A negative velocity means it is moving in the negative direction (whatever is opposite to what you are defining as the positive direction).

Answer 3

Velocity is a vector, so it includes direction as well as magnitude.

Answer 4

Acceleration is the derivative of velocity.

Answer 5

so to do my velocity, i get the derivative of the function and sub in 2.
to get the acceleration, i just get the derivative of the velocitiy, which is the derivative of the function?

Answer 6

Yes. Velocity is the first derivative of position, and acceleration is the first derivative of velocity; thus, acceleration is the second derivative of position.

Answer 7

so for part b, do i put the first derivative or the second derivative equal to zero?

Answer 8

Second.
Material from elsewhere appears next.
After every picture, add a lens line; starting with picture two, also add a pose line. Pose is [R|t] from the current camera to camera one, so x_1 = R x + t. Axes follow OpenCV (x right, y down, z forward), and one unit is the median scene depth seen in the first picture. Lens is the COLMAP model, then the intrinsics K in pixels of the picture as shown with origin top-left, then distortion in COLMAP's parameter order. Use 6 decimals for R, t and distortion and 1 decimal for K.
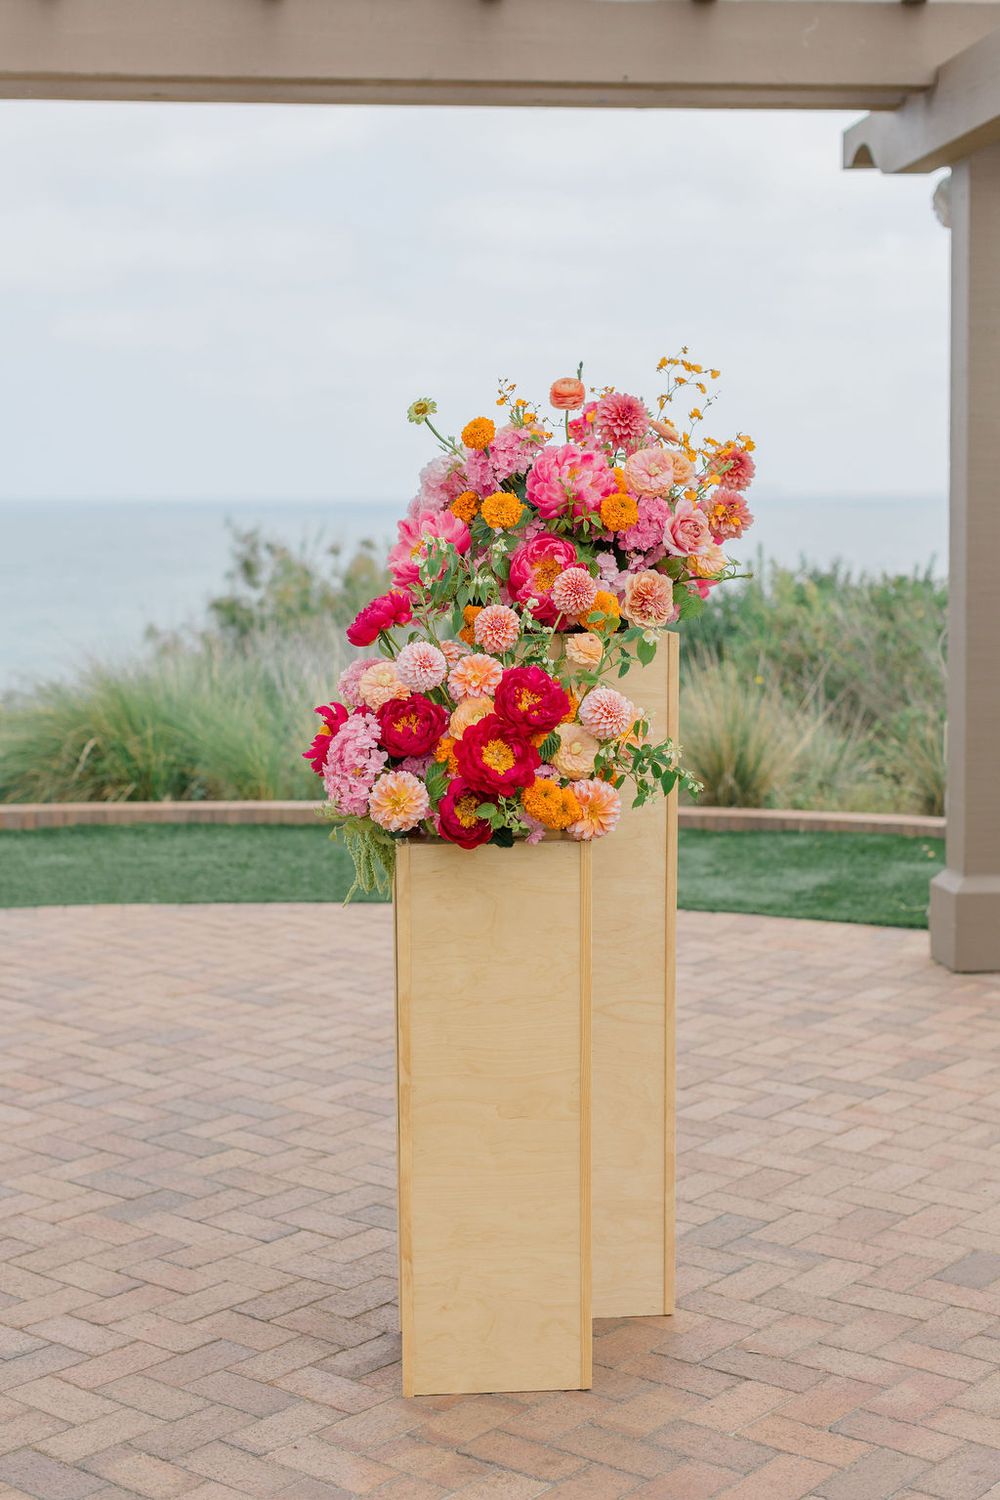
lens RADIAL K [[2024.5, 0, 500.0], [0, 2024.5, 750.0], [0, 0, 1]] dist [0.022217, 0.008363]
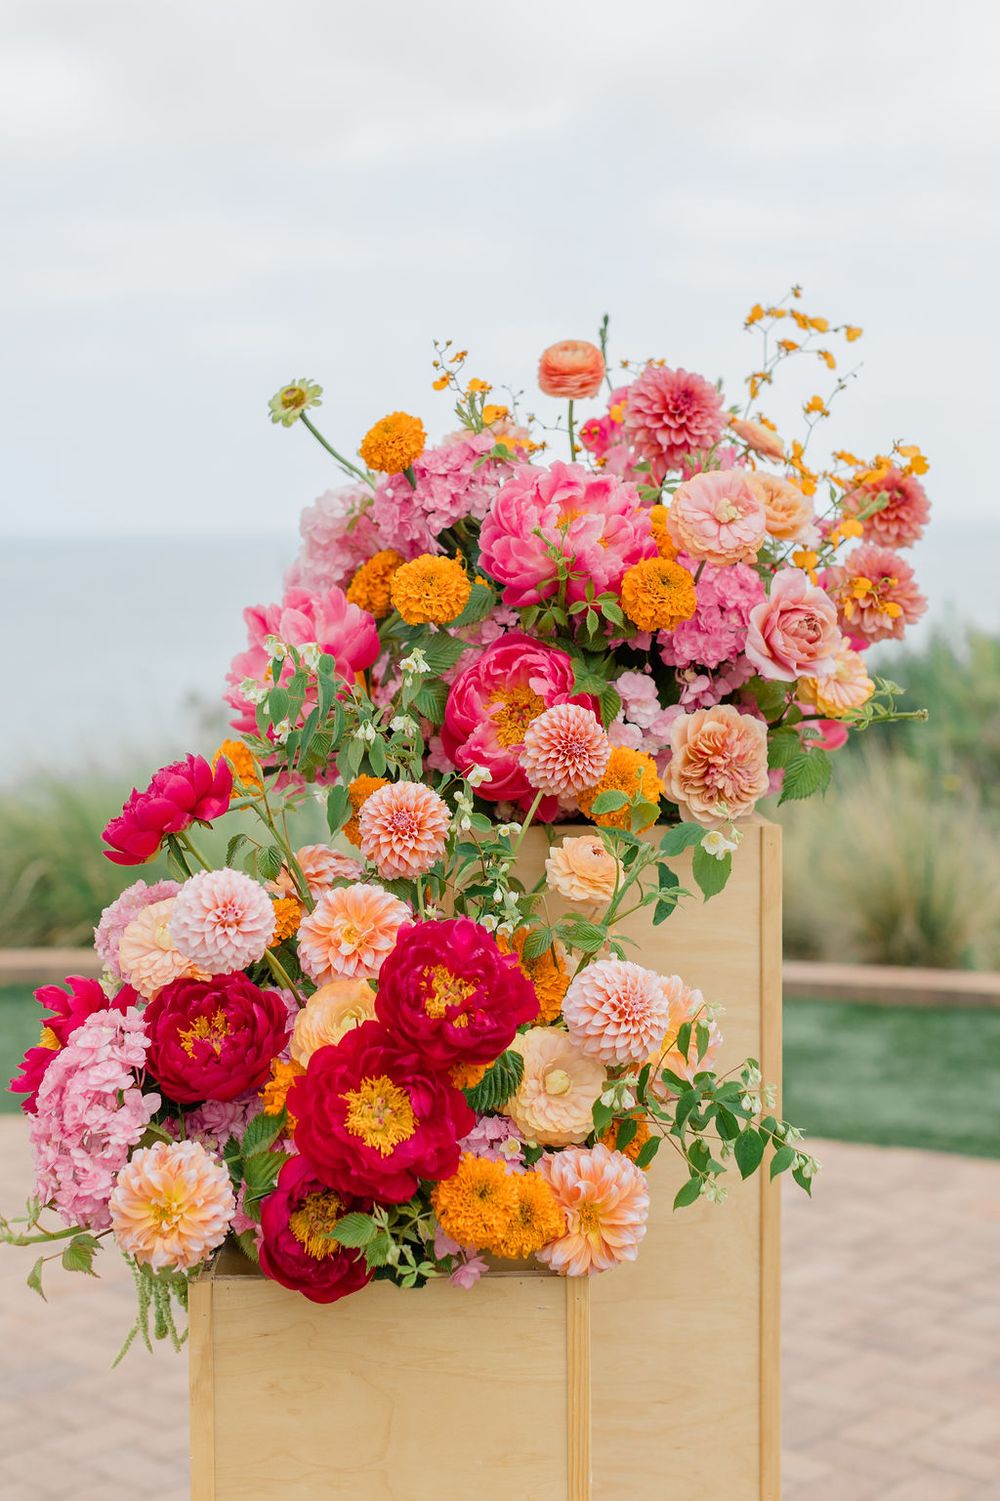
lens RADIAL K [[2320.8, 0, 460.0], [0, 2320.8, 630.3], [0, 0, 1]] dist [0.020123, 0.015019]
pose [[0.996620, 0.002202, -0.082118, 0.057057], [-0.008845, 0.996705, -0.080623, -0.060721], [0.081670, 0.081077, 0.993356, 0.415507]]
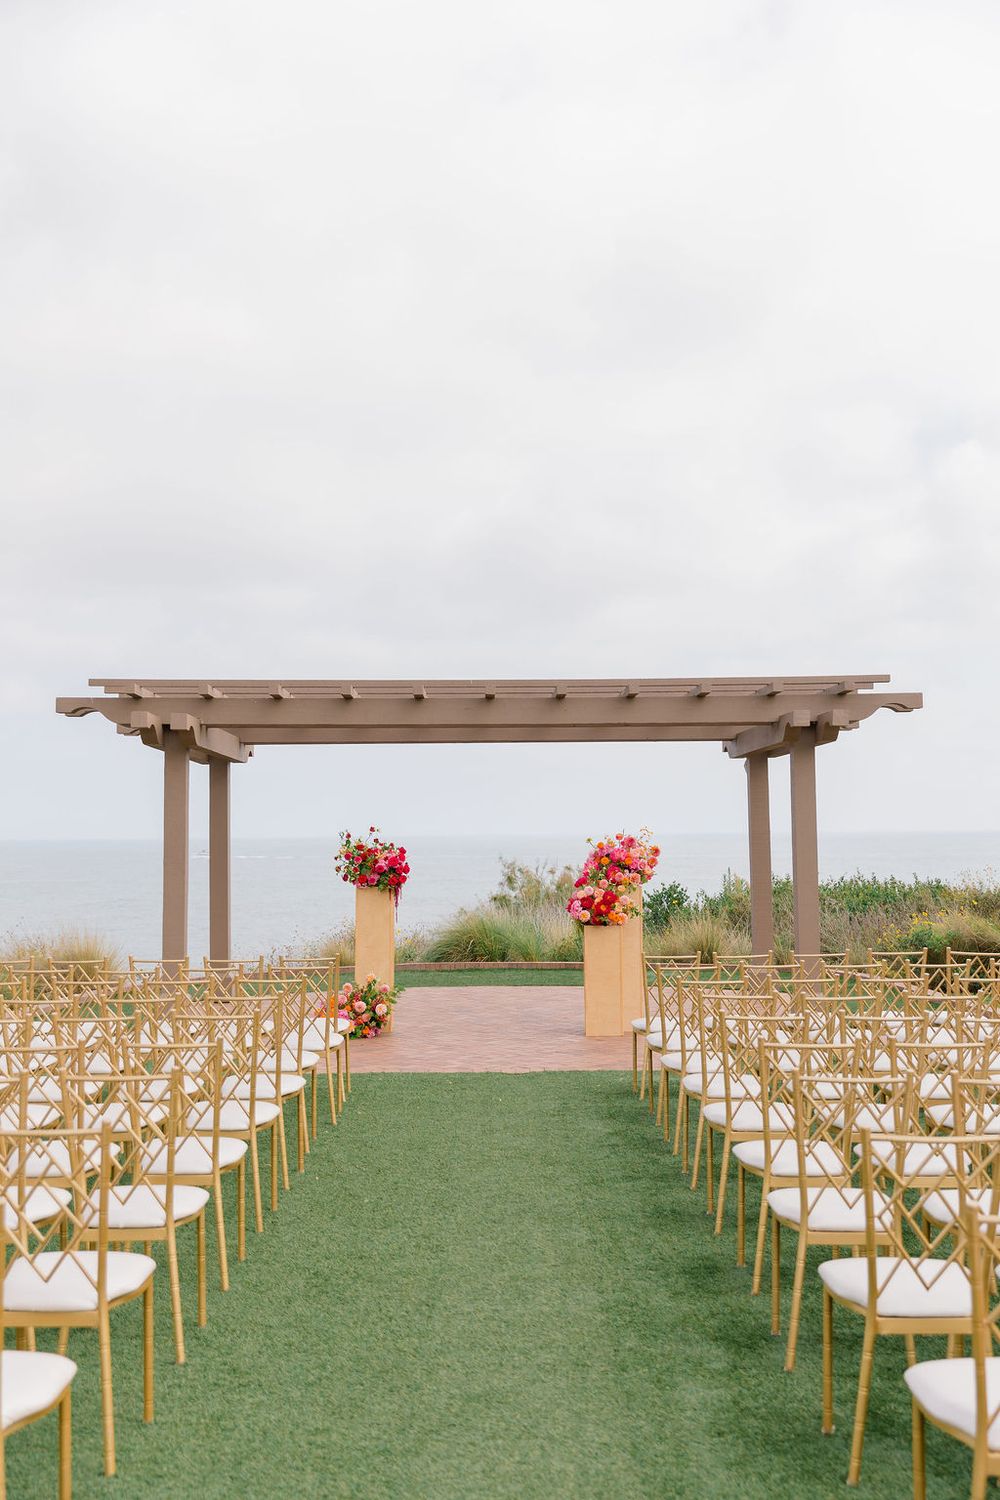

Accel.=0 -> s''=0.

Answer 9

so i set it equal to zero, i dont sub in zero?

Answer 10

No, you are solving for t when s''(t)=0.

Answer 11

im doing part b now.

Answer 12

Ok, let me know what you get.

Answer 13

so i do 12t-18=0?

Answer 14

t=3/2

Answer 15

Correct.

Answer 16

okay so for part c, do i sub in zero into my second derivative?

Answer 17

No, set s'(t)=0 and solve for t.

Answer 18

*remember, when you are solving for t, you are getting the time. The questions are asking for the velocity (b) and the acceleration (c) at those times.

Answer 19

=0

Answer 20

?

Answer 21

for c, should my answer be 0?

Answer 22

No, and for that matter, what was your final answer for (b)?